### REQUIRED TASK
Echo the following entries verbatim, starting at their very first line and ending at the line containing "class: Liliopsida", with that line included.

>> Start

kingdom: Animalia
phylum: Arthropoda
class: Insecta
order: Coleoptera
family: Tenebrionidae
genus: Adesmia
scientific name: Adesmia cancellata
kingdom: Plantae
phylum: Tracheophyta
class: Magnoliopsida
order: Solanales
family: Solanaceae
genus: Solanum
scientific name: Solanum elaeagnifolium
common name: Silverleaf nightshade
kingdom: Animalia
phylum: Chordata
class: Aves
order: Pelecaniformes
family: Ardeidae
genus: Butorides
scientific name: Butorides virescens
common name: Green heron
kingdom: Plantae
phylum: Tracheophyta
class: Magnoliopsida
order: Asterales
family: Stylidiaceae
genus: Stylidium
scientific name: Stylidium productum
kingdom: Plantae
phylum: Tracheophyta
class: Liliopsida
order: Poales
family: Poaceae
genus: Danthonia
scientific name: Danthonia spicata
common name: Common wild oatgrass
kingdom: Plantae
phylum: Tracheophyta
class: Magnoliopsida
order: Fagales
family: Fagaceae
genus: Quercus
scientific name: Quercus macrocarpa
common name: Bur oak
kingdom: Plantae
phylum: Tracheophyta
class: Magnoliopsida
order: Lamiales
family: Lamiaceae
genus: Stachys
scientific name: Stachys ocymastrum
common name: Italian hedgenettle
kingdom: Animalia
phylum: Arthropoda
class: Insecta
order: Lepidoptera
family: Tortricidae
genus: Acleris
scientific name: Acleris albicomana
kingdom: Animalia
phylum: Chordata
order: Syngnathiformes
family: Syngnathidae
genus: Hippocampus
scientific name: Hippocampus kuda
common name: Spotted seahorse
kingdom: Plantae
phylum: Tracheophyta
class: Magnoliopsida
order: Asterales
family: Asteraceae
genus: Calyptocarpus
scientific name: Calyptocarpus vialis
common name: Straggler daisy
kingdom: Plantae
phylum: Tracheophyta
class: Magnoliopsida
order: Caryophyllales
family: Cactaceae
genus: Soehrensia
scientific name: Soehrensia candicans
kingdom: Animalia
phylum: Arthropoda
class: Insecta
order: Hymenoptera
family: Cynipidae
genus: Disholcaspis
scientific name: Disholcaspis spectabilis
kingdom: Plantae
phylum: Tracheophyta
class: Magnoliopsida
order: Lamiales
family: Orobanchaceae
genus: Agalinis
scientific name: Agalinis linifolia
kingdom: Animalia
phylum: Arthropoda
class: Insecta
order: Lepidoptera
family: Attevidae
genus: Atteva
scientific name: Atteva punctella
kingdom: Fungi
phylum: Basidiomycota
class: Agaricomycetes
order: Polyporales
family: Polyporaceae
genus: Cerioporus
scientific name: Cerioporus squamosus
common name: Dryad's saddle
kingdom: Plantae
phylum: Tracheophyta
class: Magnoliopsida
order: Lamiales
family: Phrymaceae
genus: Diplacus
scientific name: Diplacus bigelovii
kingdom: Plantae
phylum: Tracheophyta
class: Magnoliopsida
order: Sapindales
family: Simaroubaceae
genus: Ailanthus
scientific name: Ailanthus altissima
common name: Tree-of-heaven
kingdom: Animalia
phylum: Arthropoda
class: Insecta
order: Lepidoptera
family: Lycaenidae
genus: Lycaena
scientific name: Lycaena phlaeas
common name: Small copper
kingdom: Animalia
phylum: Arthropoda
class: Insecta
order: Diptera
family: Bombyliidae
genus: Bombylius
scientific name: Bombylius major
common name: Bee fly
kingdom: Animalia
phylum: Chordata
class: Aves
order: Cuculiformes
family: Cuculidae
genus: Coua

>> End

### THE ANSWER
kingdom: Animalia
phylum: Arthropoda
class: Insecta
order: Coleoptera
family: Tenebrionidae
genus: Adesmia
scientific name: Adesmia cancellata
kingdom: Plantae
phylum: Tracheophyta
class: Magnoliopsida
order: Solanales
family: Solanaceae
genus: Solanum
scientific name: Solanum elaeagnifolium
common name: Silverleaf nightshade
kingdom: Animalia
phylum: Chordata
class: Aves
order: Pelecaniformes
family: Ardeidae
genus: Butorides
scientific name: Butorides virescens
common name: Green heron
kingdom: Plantae
phylum: Tracheophyta
class: Magnoliopsida
order: Asterales
family: Stylidiaceae
genus: Stylidium
scientific name: Stylidium productum
kingdom: Plantae
phylum: Tracheophyta
class: Liliopsida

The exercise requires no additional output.